- [What the task requires]: Copy the data word for word from its very first line through the line that contains "(MRU) وهي العملة", including that line.

*** Opening of Source records ***

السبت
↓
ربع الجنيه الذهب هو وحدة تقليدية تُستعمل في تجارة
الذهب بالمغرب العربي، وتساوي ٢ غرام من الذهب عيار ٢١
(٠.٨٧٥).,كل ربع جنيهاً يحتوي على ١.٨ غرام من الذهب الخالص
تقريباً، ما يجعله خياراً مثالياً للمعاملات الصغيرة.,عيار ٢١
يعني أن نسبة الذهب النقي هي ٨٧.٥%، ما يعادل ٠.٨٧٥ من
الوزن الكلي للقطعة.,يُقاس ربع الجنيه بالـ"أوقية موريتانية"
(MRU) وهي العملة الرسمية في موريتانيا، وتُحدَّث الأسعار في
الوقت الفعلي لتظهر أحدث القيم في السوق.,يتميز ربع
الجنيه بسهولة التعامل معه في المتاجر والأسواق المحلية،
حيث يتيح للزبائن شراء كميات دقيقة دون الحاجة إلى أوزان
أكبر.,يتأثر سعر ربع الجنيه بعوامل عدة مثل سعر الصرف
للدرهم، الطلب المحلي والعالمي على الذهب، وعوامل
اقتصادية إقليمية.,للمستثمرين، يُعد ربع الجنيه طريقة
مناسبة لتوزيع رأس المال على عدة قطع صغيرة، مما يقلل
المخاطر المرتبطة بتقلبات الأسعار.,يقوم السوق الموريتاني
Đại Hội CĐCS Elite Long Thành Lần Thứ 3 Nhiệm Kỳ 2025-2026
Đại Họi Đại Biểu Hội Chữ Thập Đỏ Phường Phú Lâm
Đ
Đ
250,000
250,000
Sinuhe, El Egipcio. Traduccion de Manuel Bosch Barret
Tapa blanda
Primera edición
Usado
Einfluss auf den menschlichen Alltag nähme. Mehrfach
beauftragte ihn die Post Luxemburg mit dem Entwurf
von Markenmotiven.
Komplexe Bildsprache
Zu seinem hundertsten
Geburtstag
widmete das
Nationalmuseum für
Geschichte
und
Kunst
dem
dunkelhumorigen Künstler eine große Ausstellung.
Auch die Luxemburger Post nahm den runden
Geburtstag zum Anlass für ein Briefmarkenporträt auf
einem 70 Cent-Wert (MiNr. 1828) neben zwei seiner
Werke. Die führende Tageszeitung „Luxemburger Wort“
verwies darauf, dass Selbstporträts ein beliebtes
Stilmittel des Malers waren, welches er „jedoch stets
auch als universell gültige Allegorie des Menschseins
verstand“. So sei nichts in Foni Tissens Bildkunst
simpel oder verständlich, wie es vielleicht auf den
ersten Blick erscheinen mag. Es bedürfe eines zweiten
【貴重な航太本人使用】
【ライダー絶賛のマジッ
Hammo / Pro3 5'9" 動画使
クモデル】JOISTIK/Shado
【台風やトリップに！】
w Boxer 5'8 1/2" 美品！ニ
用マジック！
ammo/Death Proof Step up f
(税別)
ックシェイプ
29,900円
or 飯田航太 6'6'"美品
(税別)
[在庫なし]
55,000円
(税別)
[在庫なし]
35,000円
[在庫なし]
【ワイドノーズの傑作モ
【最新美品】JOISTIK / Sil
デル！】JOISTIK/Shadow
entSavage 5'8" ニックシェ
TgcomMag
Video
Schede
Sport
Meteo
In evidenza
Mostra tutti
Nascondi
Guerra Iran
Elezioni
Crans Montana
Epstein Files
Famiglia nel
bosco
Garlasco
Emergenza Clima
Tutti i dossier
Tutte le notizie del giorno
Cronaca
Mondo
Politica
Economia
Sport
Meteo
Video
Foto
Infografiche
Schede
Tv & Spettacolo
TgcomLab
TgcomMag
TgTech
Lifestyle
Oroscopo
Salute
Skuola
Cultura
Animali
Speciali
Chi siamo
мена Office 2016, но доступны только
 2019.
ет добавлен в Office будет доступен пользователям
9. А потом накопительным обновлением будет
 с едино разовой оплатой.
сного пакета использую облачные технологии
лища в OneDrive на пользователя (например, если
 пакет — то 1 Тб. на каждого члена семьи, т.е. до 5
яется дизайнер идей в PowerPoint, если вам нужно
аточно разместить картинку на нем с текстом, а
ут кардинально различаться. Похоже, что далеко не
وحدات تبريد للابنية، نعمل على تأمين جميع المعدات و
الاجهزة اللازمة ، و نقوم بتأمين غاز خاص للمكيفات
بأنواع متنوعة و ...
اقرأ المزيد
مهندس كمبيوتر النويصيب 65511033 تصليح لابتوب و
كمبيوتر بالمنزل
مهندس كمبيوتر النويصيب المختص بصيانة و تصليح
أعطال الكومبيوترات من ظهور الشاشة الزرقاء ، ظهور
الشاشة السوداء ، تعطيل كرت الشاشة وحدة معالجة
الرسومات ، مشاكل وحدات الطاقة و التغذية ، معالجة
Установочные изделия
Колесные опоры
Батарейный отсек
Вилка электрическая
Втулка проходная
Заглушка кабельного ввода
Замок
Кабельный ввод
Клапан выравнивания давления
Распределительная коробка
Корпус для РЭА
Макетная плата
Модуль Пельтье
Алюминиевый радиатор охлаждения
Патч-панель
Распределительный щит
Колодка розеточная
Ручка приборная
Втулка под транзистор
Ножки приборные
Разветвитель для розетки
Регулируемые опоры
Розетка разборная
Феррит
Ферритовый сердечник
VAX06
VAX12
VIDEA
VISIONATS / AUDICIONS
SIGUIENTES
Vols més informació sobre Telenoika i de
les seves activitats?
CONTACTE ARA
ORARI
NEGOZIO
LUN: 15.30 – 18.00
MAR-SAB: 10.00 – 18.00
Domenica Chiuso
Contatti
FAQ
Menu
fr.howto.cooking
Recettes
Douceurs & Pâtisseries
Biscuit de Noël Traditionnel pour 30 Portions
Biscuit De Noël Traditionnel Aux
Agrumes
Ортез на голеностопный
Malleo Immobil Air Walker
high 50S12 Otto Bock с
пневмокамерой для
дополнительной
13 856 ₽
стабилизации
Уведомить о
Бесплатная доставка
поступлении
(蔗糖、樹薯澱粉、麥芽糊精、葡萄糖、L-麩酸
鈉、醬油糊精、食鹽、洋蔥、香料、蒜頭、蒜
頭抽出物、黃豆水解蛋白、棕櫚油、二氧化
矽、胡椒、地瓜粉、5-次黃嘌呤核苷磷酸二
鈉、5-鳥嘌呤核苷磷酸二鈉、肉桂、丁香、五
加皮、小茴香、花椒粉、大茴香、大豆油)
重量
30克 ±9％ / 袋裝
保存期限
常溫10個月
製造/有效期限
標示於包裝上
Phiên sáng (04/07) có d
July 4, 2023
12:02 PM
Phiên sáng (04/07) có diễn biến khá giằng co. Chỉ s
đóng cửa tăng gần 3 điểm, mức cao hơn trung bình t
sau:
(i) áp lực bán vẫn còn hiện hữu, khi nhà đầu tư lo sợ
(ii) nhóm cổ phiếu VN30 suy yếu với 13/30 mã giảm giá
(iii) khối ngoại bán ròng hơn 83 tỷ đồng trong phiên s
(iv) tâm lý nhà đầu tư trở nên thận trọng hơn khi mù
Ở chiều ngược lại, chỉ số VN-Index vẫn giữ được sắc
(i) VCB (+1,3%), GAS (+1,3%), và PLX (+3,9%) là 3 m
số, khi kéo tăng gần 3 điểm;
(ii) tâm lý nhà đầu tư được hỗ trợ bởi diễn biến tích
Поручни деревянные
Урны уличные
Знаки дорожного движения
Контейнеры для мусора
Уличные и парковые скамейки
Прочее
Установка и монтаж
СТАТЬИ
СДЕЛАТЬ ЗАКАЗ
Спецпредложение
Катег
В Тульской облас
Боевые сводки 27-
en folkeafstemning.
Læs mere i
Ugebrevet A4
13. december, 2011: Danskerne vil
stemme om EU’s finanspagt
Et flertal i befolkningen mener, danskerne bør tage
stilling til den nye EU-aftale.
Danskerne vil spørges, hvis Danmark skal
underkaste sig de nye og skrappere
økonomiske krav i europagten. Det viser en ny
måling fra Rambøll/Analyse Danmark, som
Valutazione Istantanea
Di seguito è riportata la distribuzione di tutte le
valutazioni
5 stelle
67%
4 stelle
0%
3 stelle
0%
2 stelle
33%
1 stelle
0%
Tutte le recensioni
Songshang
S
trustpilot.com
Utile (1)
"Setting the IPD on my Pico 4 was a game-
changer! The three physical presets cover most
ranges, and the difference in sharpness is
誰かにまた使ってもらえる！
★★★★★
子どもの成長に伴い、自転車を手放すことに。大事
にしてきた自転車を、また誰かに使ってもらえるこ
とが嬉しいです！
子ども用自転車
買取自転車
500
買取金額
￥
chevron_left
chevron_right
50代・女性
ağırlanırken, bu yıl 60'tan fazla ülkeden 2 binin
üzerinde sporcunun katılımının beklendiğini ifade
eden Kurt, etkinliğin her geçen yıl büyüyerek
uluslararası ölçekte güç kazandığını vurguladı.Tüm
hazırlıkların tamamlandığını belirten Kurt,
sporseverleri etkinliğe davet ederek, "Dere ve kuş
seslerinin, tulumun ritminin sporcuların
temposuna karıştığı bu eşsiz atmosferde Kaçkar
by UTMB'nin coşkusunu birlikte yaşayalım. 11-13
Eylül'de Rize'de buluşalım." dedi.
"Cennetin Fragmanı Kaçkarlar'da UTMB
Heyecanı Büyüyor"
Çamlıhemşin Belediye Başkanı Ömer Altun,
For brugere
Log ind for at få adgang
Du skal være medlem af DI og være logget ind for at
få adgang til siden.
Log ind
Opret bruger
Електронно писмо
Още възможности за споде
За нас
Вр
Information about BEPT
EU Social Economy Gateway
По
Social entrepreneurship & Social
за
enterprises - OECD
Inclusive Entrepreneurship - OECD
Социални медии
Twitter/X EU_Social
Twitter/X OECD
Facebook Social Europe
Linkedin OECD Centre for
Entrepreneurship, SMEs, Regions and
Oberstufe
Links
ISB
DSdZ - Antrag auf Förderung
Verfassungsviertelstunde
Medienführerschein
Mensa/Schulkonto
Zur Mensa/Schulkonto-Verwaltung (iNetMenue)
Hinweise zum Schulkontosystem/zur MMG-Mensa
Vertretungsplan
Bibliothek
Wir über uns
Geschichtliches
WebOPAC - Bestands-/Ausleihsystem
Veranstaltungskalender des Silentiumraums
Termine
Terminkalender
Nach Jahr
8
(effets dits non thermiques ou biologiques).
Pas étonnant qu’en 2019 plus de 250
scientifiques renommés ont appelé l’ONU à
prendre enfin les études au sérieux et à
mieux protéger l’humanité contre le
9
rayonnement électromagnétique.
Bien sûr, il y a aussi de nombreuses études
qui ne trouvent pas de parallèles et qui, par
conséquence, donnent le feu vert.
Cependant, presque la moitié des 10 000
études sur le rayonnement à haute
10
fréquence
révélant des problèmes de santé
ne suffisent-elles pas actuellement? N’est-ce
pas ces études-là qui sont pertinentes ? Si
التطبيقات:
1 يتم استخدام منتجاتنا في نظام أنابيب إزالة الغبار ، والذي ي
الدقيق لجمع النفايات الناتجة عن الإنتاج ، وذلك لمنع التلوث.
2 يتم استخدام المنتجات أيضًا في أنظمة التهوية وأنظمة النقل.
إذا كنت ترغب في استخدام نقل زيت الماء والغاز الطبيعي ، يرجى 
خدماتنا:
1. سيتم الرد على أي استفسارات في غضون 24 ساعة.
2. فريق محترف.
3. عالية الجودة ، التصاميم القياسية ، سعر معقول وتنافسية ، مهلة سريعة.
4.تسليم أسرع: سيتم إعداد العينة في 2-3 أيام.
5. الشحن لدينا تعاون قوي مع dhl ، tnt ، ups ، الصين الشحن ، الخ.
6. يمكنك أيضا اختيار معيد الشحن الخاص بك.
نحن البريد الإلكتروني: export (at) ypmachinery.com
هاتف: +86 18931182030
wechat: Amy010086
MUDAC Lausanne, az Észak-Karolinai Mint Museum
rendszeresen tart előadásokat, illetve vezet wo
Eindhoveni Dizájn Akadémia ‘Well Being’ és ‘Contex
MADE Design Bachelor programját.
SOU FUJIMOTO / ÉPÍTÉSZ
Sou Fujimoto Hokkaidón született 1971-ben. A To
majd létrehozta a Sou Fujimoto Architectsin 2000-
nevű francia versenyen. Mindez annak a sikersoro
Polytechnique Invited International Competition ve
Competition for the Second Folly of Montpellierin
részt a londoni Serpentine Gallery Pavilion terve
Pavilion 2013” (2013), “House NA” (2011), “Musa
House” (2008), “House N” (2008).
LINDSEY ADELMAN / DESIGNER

*** Close of Source records ***

- [Written reply]:
السبت
↓
ربع الجنيه الذهب هو وحدة تقليدية تُستعمل في تجارة
الذهب بالمغرب العربي، وتساوي ٢ غرام من الذهب عيار ٢١
(٠.٨٧٥).,كل ربع جنيهاً يحتوي على ١.٨ غرام من الذهب الخالص
تقريباً، ما يجعله خياراً مثالياً للمعاملات الصغيرة.,عيار ٢١
يعني أن نسبة الذهب النقي هي ٨٧.٥%، ما يعادل ٠.٨٧٥ من
الوزن الكلي للقطعة.,يُقاس ربع الجنيه بالـ"أوقية موريتانية"
(MRU) وهي العملة الرسمية في موريتانيا، وتُحدَّث الأسعار في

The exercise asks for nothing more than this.